## The task
Could you rewrite the lines from the one holding "a.s.r. optimaliseert" through the end of the entries, inclusive, as a Markdown table with the columns n (a row number) and Line? Leave out blank lines and the picture markers.

Segment Start: Given data

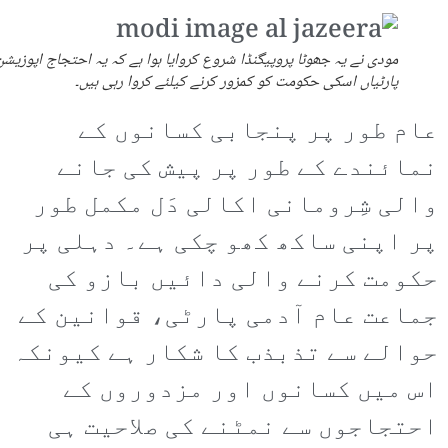
مودی نے یہ جھوٹا پروپیگنڈا شروع کروایا ہوا ہے کہ یہ احتجاج اپوزیشن
پارٹیاں اسکی حکومت کو کمزور کرنے کیلئے کروا رہی ہیں۔
عام طور پر پنجابی کسانوں کے
نمائندے کے طور پر پیش کی جانے
والی شِرومانی اکالی دَل مکمل طور
پر اپنی ساکھ کھو چکی ہے۔ دہلی پر
حکومت کرنے والی دائیں بازو کی
جماعت عام آدمی پارٹی، قوانین کے
حوالے سے تذبذب کا شکار ہے کیونکہ
اس میں کسانوں اور مزدوروں کے
احتجاجوں سے نمٹنے کی صلاحیت ہی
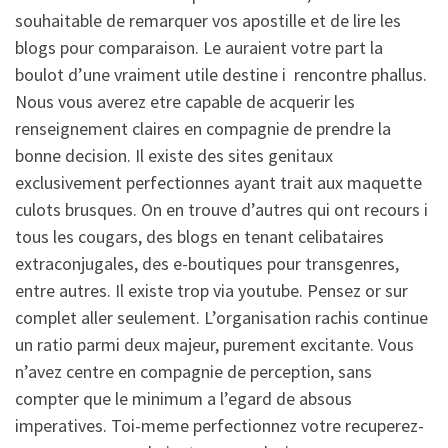
souhaitable de remarquer vos apostille et de lire les
blogs pour comparaison. Le auraient votre part la
boulot d’une vraiment utile destine i rencontre phallus.
Nous vous averez etre capable de acquerir les
renseignement claires en compagnie de prendre la
bonne decision. Il existe des sites genitaux
exclusivement perfectionnes ayant trait aux maquette
culots brusques. On en trouve d’autres qui ont recours i
tous les cougars, des blogs en tenant celibataires
extraconjugales, des e-boutiques pour transgenres,
entre autres. Il existe trop via youtube. Pensez or sur
complet aller seulement. L’organisation rachis continue
un ratio parmi deux majeur, purement excitante. Vous
n’avez centre en compagnie de perception, sans
compter que le minimum a l’egard de absous
imperatives. Toi-meme perfectionnez votre recuperez-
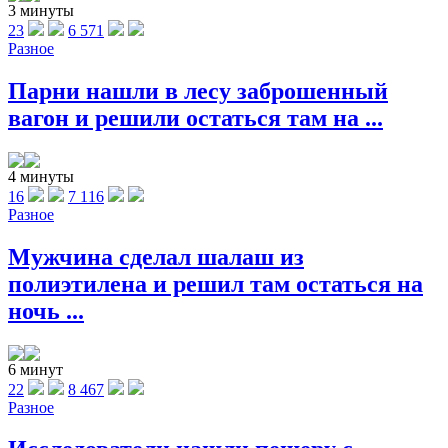
3 минуты
23
6 571
Разное
Парни нашли в лесу заброшенный
вагон и решили остаться там на ...
4 минуты
16
7 116
Разное
Мужчина сделал шалаш из
полиэтилена и решил там остаться на
ночь ...
6 минут
22
8 467
Разное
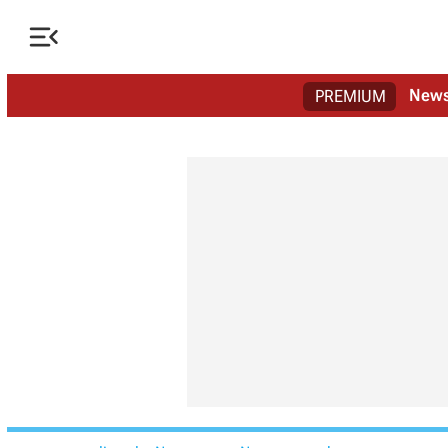

New
PREMIUM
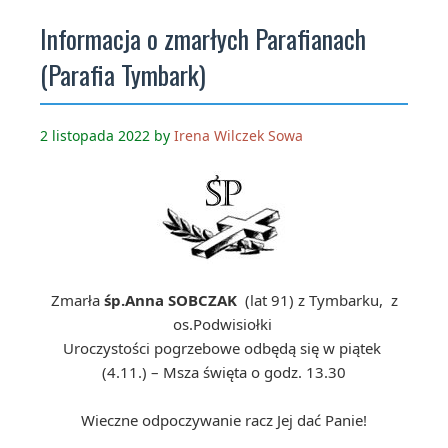
Informacja o zmarłych Parafianach
(Parafia Tymbark)
2 listopada 2022
by
Irena Wilczek Sowa
Zmarła
śp.Anna SOBCZAK
(lat 91) z Tymbarku, z
os.Podwisiołki
Uroczystości pogrzebowe odbędą się w piątek
(4.11.) – Msza święta o godz. 13.30
Wieczne odpoczywanie racz Jej dać Panie!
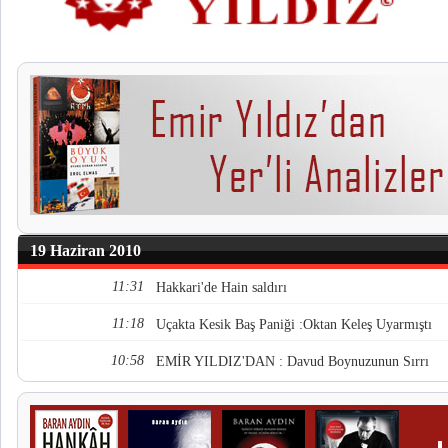
19 Haziran 2010
11:31
Hakkari'de Hain saldırı
11:18
Uçakta Kesik Baş Paniği :Oktan Keleş Uyarmıştı
10:58
EMİR YILDIZ'DAN : Davud Boynuzunun Sırrı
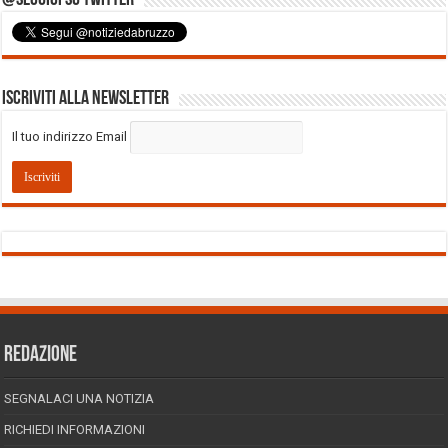
Iscriviti alla Newsletter
Il tuo indirizzo Email
REDAZIONE
SEGNALACI UNA NOTIZIA
RICHIEDI INFORMAZIONI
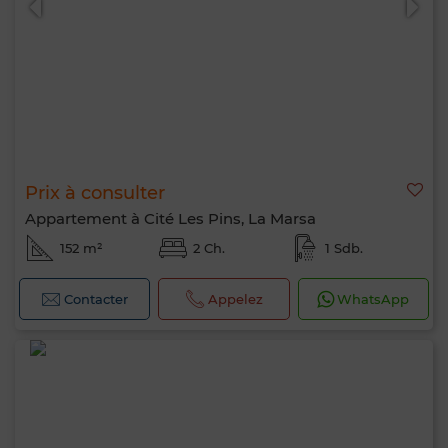
Prix à consulter
Appartement à Cité Les Pins, La Marsa
152 m²
2 Ch.
1 Sdb.
Contacter
Appelez
WhatsApp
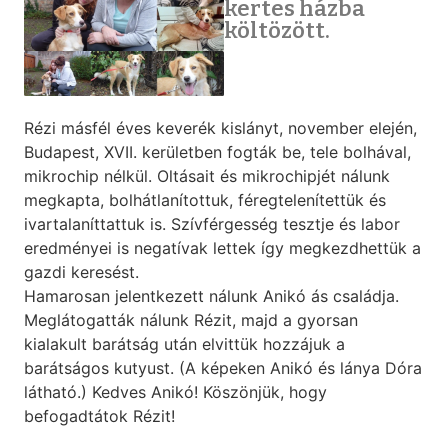
kertes házba
költözött.
Rézi másfél éves keverék kislányt, november elején,
Budapest, XVII. kerületben fogták be, tele bolhával,
mikrochip nélkül. Oltásait és mikrochipjét nálunk
megkapta, bolhátlanítottuk, féregtelenítettük és
ivartalaníttattuk is. Szívférgesség tesztje és labor
eredményei is negatívak lettek így megkezdhettük a
gazdi keresést.
Hamarosan jelentkezett nálunk Anikó ás családja.
Meglátogatták nálunk Rézit, majd a gyorsan
kialakult barátság után elvittük hozzájuk a
barátságos kutyust. (A képeken Anikó és lánya Dóra
látható.) Kedves Anikó! Köszönjük, hogy
befogadtátok Rézit!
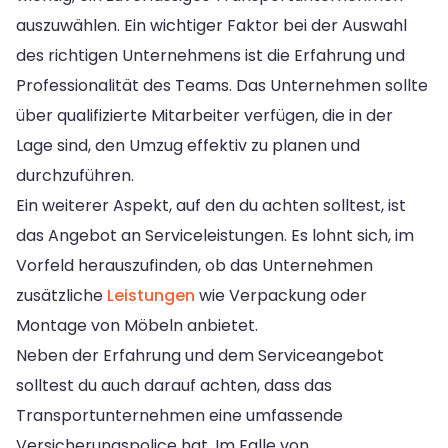
auszuwählen. Ein wichtiger Faktor bei der Auswahl
des richtigen Unternehmens ist die Erfahrung und
Professionalität des Teams. Das Unternehmen sollte
über qualifizierte Mitarbeiter verfügen, die in der
Lage sind, den Umzug effektiv zu planen und
durchzuführen.
Ein weiterer Aspekt, auf den du achten solltest, ist
das Angebot an Serviceleistungen. Es lohnt sich, im
Vorfeld herauszufinden, ob das Unternehmen
zusätzliche
Leistungen
wie Verpackung oder
Montage von Möbeln anbietet.
Neben der Erfahrung und dem Serviceangebot
solltest du auch darauf achten, dass das
Transportunternehmen eine umfassende
Versicherungspolice hat. Im Falle von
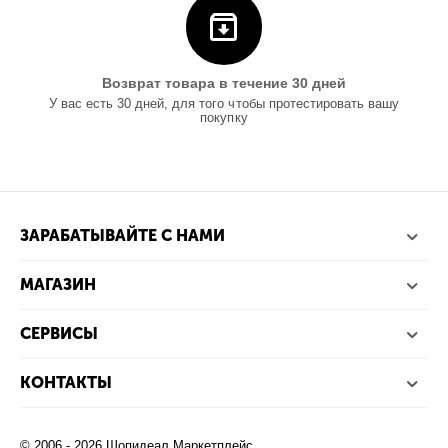
Возврат товара в течение 30 дней
У вас есть 30 дней, для того чтобы протестировать вашу
покупку
ЗАРАБАТЫВАЙТЕ С НАМИ
МАГАЗИН
СЕРВИСЫ
КОНТАКТЫ
© 2006 - 2026 Шопидеал.Маркетплейс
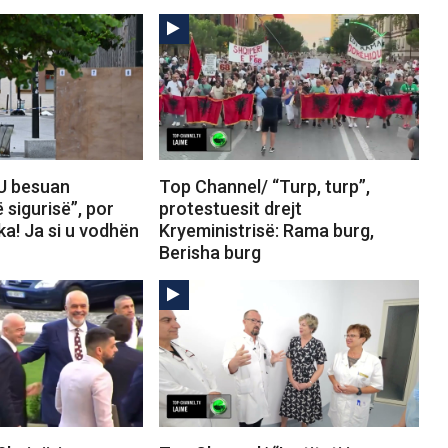
U besuan
Top Channel/ “Turp, turp”,
 sigurisë”, por
protestuesit drejt
a! Ja si u vodhën
Kryeministrisë: Rama burg,
o
Berisha burg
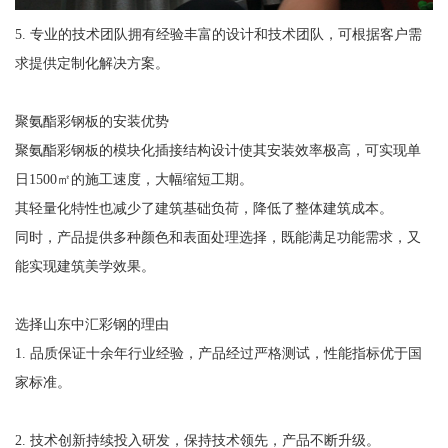
5. 专业的技术团队拥有经验丰富的设计和技术团队，可根据客户需
求提供定制化解决方案。
聚氨酯彩钢板的安装优势
聚氨酯彩钢板的模块化插接结构设计使其安装效率极高，可实现单
日1500㎡的施工速度，大幅缩短工期。
其轻量化特性也减少了建筑基础负荷，降低了整体建筑成本。
同时，产品提供多种颜色和表面处理选择，既能满足功能需求，又
能实现建筑美学效果。
选择山东中汇彩钢的理由
1. 品质保证十余年行业经验，产品经过严格测试，性能指标优于国
家标准。
2. 技术创新持续投入研发，保持技术领先，产品不断升级。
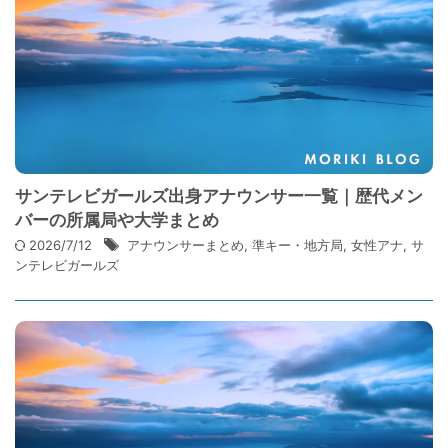
サンテレビガールズ出身アナウンサー一覧｜歴代メン
バーの所属局や大学まとめ
2026/7/12
アナウンサーまとめ
,
準キー・地方局
,
女性アナ
,
サ
ンテレビガールズ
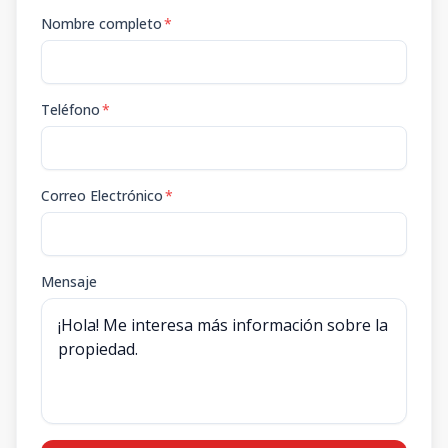
Nombre completo
*
Teléfono
*
Correo Electrónico
*
Mensaje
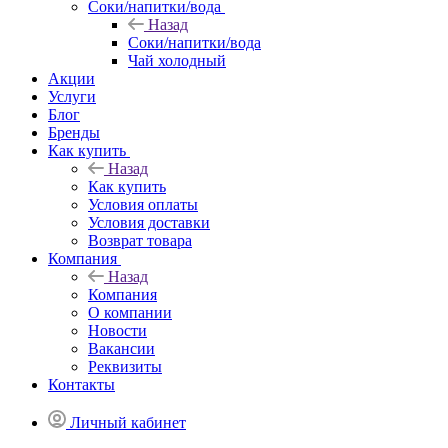
Соки/напитки/вода
Назад
Соки/напитки/вода
Чай холодный
Акции
Услуги
Блог
Бренды
Как купить
Назад
Как купить
Условия оплаты
Условия доставки
Возврат товара
Компания
Назад
Компания
О компании
Новости
Вакансии
Реквизиты
Контакты
Личный кабинет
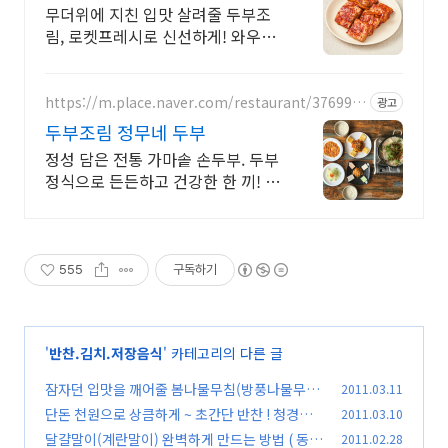
간편
무더위에 지친 입맛 살려줄 두부조
림, 로켓프레시로 신선하게! 와우회
원 무료배송 고소하고 담백한 두부
의 깊은 맛, 영양 가득 건강한 집밥
반찬으로 즐기세요
https://m.place.naver.com/restaurant/376998
광고
13
두부조림 정무네 두부
정성 담은 전통 가마솥 손두부. 두부
정식으로 든든하고 건강한 한 끼! 정
무네두부의 깊은 손맛! 다양한 두부
요리를 한 상 가득 정무네 정식으로
즐기세요
555
구독하기
'
반찬.김치.저장음식
' 카테고리의 다른 글
잠자던 입맛을 깨어줄 봄나물무침(방풍나물무침,
2011.03.11
하루나무침.미나리무침 만드는 방법)
단돈 천원으로 상큼하게 ~ 초간단 반찬 ! 청경채
2011.03.10
(94)
무침 *^^*
달걀말이(계란말이) 완벽하게 만드는 방법 ( 동영
2011.02.28
(73)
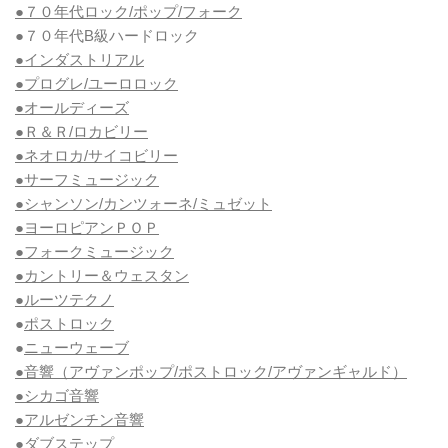
●７０年代ロック/ポップ/フォーク
●７０年代B級ハードロック
●インダストリアル
●プログレ/ユーロロック
●オールディーズ
●Ｒ＆Ｒ/ロカビリー
●ネオロカ/サイコビリー
●サーフミュージック
●シャンソン/カンツォーネ/ミュゼット
●ヨーロピアンＰＯＰ
●フォークミュージック
●カントリー＆ウェスタン
●ルーツテクノ
●
ポストロック
●
ニューウェーブ
●音響（アヴァンポップ/ポストロック/アヴァンギャルド）
●シカゴ音響
●アルゼンチン音響
●
ダブステップ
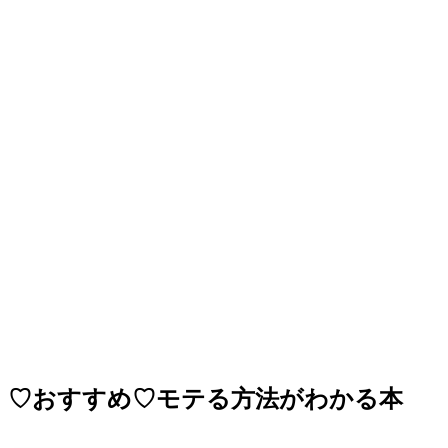
♡おすすめ♡モテる方法がわかる本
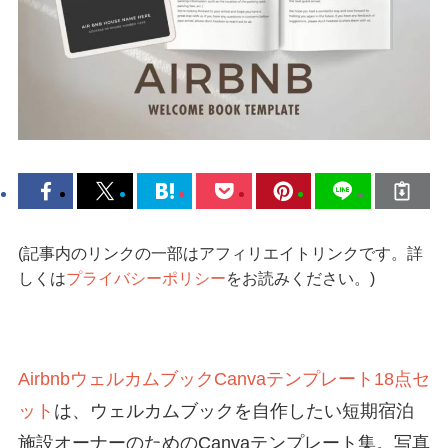
(記事内のリンクの一部はアフィリエイトリンクです。詳
しくは
プライバシーポリシー
をお読みください。)
AirbnbウェルカムブックCanvaテンプレート18点セ
ット
は、ウェルカムブックを自作したい短期宿泊
施設オーナーのためのCanvaテンプレート集。写真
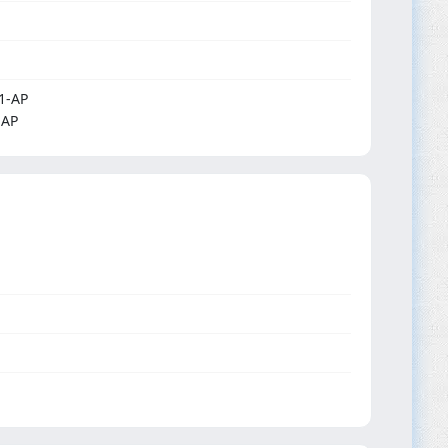
1-AP
-AP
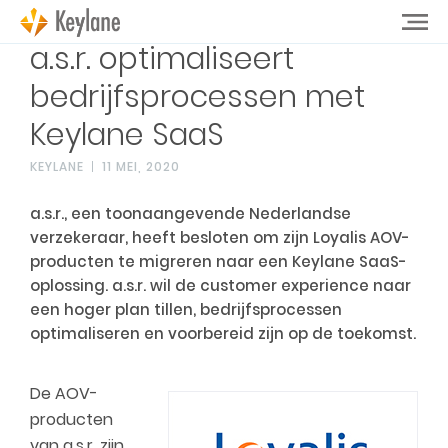
a.s.r. optimaliseert
bedrijfsprocessen met
Keylane SaaS
KEYLANE
11 MEI, 2020
a.s.r., een toonaangevende Nederlandse
verzekeraar, heeft besloten om zijn Loyalis AOV-
producten te migreren naar een Keylane SaaS-
oplossing. a.s.r. wil de customer experience naar
een hoger plan tillen, bedrijfsprocessen
optimaliseren en voorbereid zijn op de toekomst.
De AOV-
producten
van a.s.r. zijn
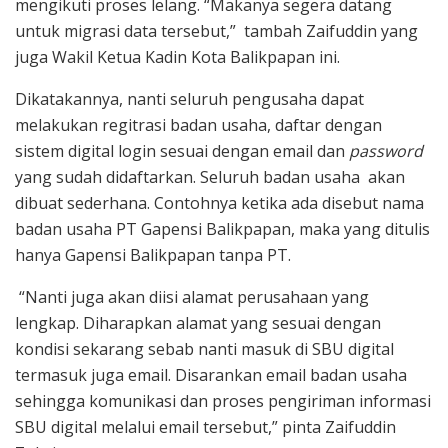
mengikuti proses lelang. “Makanya segera datang
untuk migrasi data tersebut,” tambah Zaifuddin yang
juga Wakil Ketua Kadin Kota Balikpapan ini.
Dikatakannya, nanti seluruh pengusaha dapat
melakukan regitrasi badan usaha, daftar dengan
sistem digital login sesuai dengan email dan
password
yang sudah didaftarkan. Seluruh badan usaha akan
dibuat sederhana. Contohnya ketika ada disebut nama
badan usaha PT Gapensi Balikpapan, maka yang ditulis
hanya Gapensi Balikpapan tanpa PT.
“Nanti juga akan diisi alamat perusahaan yang
lengkap. Diharapkan alamat yang sesuai dengan
kondisi sekarang sebab nanti masuk di SBU digital
termasuk juga email. Disarankan email badan usaha
sehingga komunikasi dan proses pengiriman informasi
SBU digital melalui email tersebut,” pinta Zaifuddin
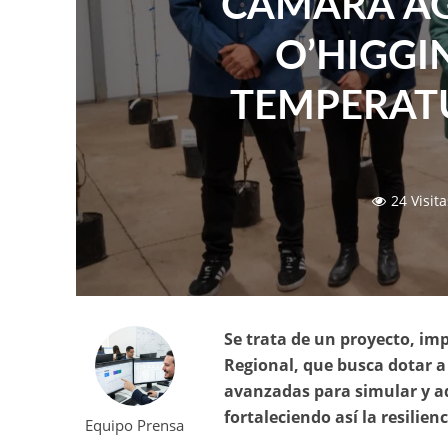
CÁMARA AG
O’HIGGI
TEMPERAT
24 Visita
Se trata de un proyecto, im
Regional, que busca dotar a
avanzadas para simular y ad
fortaleciendo así la resilien
Equipo Prensa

Segment End: Given data

## Written response
| n | Line |
|---|---|
| 1 | a.s.r. optimaliseert |
| 2 | bedrijfsprocessen met |
| 3 | Keylane SaaS |
| 4 | KEYLANE |
| 5 | 11 MEI, 2020 |
| 6 | a.s.r., een toonaangevende Nederlandse |
| 7 | verzekeraar, heeft besloten om zijn Loyalis AOV- |
| 8 | producten te migreren naar een Keylane SaaS- |
| 9 | oplossing. a.s.r. wil de customer experience naar |
| 10 | een hoger plan tillen, bedrijfsprocessen |
| 11 | optimaliseren en voorbereid zijn op de toekomst. |
| 12 | De AOV- |
| 13 | producten |
| 14 | van a.s.r. zijn |
| 15 | mengikuti proses lelang. “Makanya segera datang |
| 16 | untuk migrasi data tersebut,” tambah Zaifuddin yang |
| 17 | juga Wakil Ketua Kadin Kota Balikpapan ini. |
| 18 | Dikatakannya, nanti seluruh pengusaha dapat |
| 19 | melakukan regitrasi badan usaha, daftar dengan |
| 20 | sistem digital login sesuai dengan email dan |
| 21 | password |
| 22 | yang sudah didaftarkan. Seluruh badan usaha akan |
| 23 | dibuat sederhana. Contohnya ketika ada disebut nama |
| 24 | badan usaha PT Gapensi Balikpapan, maka yang ditulis |
| 25 | hanya Gapensi Balikpapan tanpa PT. |
| 26 | “Nanti juga akan diisi alamat perusahaan yang |
| 27 | lengkap. Diharapkan alamat yang sesuai dengan |
| 28 | kondisi sekarang sebab nanti masuk di SBU digital |
| 29 | termasuk juga email. Disarankan email badan usaha |
| 30 | sehingga komunikasi dan proses pengiriman informasi |
| 31 | SBU digital melalui email tersebut,” pinta Zaifuddin |
| 32 | CÁMARA AG |
| 33 | O’HIGGI |
| 34 | TEMPERAT |
| 35 | 24 Visita |
| 36 | Se trata de un proyecto, im |
| 37 | Regional, que busca dotar a |
| 38 | avanzadas para simular y ad |
| 39 | fortaleciendo así la resilien |
| 40 | Equipo Prensa |